Simple words often have complex meanings in a legal context. That’s true with causation. In simple terms, causation is when certain conduct or action makes something else happen.
If you’re riding your motorcycle and end up in a crash because a car ran a red light, the driver of the car caused your motorcycle accident. It’s fairly simple in that example, but many accidents are much more complex and may have multiple causes. If the traffic light was malfunctioning in that example, causation just got more complicated.
Even in an accident that’s fairly straightforward, you must prove causation to recover compensation for your injuries. In an injury case, proving causation means you have to show that the action or inaction of the at-fault party resulted in your injuries.
Two Types of Causation
While you may not ever talk about this with your personal injury attorney or hear it in court, there are two main types of causation: (1) actual cause; and (2) proximate cause. You must prove both to establish causation. To make things more confusing, the terms often overlap. Many states combine the concepts when analyzing causation.
Actual cause is the action or conduct that is the reason for a subsequent consequence. Actual cause is generally established by looking at the action immediately preceding the accident. In a personal injury context, if the plaintiff’s injury would not have occurred “but-for” the defendant’s actions, then the defendant’s actions are the actual cause of the plaintiff’s injuries.
If a car hits a pedestrian in a crosswalk, the driver of the car is the actual cause of the pedestrian’s injuries. However, the immediate preceding cause may not answer the legal question of who is liable for an accident.
Proximate cause is the legal cause of a particular result. The concept of proximate cause is not as clear as actual cause. Establishing proximate cause is a way to integrate foreseeability into a defendant’s actions. A defendant may be held liable for results that are reasonably expected to result from their actions, but not damages that are too far removed from their actions.
California has adopted the “substantial factor” test when determining proximate cause. California courts have explained that the “but-for” test is basically included in the “substantial factor” test. If the defendant’s action (or inaction) was a substantial factor in bringing about the plaintiff’s injuries, the defendant can be held liable for the plaintiff’s damages.
Suppose the car hit the pedestrian in the above example because the brakes failed. Were the brakes defective? Or did the owner not keep up with car maintenance? Or did the maintenance shop lie about replacing the brakes? You can see how proximate cause can get complicated. Careful investigation and analysis from experts is often required in complex cases.
How Does Causation Affect My Personal Injury Case?
In a personal injury context, causation is the key to your case. That’s because most personal injury cases are based on negligence, and causation is a legal element of negligence.
Negligence is a legal theory that allows an injured party (the plaintiff) to hold another party (the defendant) financially responsible for damages caused by failing to act reasonably under the circumstances.
But to do so, the plaintiff must prove:
- The defendant owed the plaintiff a legal duty of care
- The defendant’s actions or omissions constituted a breach of the duty owed to the plaintiff
- The defendant’s actions caused harm to the plaintiff
- The plaintiff suffered actual damages as a result of the defendant’s conduct
Without proving causation, you won’t be able to show that you’re entitled to damages for your injuries.
How Do I Prove Causation?
Proving causation in a personal injury lawsuit is done by presenting evidence.
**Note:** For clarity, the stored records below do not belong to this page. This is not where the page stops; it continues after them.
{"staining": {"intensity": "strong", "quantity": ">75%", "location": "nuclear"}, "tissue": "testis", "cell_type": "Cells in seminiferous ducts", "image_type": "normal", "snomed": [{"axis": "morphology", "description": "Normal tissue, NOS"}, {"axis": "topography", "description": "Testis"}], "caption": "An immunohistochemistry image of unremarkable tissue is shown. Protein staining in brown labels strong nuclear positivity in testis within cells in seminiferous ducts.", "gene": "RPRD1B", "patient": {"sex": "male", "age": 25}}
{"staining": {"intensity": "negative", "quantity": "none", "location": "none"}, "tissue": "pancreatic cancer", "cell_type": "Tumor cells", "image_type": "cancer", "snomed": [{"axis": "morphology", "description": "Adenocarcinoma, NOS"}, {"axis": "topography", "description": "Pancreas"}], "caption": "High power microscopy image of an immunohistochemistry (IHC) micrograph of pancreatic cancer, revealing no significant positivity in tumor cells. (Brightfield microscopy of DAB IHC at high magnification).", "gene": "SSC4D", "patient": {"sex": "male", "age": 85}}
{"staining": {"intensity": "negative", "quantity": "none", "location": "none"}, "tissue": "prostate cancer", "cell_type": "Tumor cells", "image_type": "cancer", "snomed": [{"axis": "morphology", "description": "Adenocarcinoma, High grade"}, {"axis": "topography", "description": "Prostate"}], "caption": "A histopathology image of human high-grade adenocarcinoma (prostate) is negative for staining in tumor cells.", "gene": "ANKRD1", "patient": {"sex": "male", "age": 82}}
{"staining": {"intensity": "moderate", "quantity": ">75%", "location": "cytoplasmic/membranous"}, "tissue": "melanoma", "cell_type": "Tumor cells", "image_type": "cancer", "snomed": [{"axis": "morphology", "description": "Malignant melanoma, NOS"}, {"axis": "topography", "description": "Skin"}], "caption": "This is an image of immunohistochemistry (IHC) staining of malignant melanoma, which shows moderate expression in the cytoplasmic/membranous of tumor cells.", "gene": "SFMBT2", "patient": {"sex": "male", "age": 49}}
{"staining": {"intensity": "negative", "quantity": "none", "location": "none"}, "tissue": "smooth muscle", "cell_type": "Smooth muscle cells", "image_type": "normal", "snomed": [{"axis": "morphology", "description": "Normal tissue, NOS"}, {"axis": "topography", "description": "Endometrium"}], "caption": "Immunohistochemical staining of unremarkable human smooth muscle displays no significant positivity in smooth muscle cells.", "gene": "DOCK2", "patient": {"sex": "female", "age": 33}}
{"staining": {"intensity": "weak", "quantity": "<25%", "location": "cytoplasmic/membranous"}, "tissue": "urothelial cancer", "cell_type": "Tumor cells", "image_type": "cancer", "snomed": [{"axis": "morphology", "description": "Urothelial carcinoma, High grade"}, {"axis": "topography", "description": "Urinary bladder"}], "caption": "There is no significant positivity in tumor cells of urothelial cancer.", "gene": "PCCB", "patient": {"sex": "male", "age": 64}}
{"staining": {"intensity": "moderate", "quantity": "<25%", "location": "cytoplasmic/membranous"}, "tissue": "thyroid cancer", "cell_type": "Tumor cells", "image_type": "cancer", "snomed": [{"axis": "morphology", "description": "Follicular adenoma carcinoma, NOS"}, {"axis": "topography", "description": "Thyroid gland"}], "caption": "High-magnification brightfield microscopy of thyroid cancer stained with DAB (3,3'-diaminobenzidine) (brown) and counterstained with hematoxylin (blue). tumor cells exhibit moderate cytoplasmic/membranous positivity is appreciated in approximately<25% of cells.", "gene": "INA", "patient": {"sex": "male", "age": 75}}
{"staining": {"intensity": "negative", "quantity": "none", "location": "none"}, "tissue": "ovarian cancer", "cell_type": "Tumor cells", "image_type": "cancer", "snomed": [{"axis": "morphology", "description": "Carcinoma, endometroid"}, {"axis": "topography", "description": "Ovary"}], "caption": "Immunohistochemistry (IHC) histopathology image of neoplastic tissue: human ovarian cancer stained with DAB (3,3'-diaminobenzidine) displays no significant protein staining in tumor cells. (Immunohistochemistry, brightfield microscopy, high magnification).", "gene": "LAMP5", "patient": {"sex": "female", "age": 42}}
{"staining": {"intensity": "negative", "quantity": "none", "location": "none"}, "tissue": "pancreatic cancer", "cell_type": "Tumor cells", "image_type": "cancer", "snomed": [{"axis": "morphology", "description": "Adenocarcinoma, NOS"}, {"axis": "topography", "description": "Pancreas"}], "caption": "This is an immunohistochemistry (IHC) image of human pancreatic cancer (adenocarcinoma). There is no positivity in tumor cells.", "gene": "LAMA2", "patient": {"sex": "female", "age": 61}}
In many personal injury cases, you may not ever end up going to court – and that’s usually because the insurance company knows that you have the evidence to prove your case.
Some types of evidence used to prove causation could include:
- Eyewitness testimony or testimony of the parties
- Video footage from traffic, security, or dashboard cameras
- Medical reports
- Toxicology reports
- Testimony and reports from experts such as engineers, medical examiners, and accident reconstructionists
Personal injury lawyers will conduct an independent investigation of your accident to determine the cause. Often, more than one party is responsible.
What If I Was Partly Responsible for the Accident?
In California, if you’re partially at fault for the accident in some way, then your damages will be reduced by the portion of the accident caused by your own negligence. That’s because California uses a pure comparative negligence rule when evaluating the plaintiff’s role in the accident.
A common tactic of insurance companies is to blame the victim – if they’re successful in proving that you’re responsible, they won’t have to pay your claim. An experienced attorney will protect you from unfair blame as they work to prove that the defendant caused your injuries.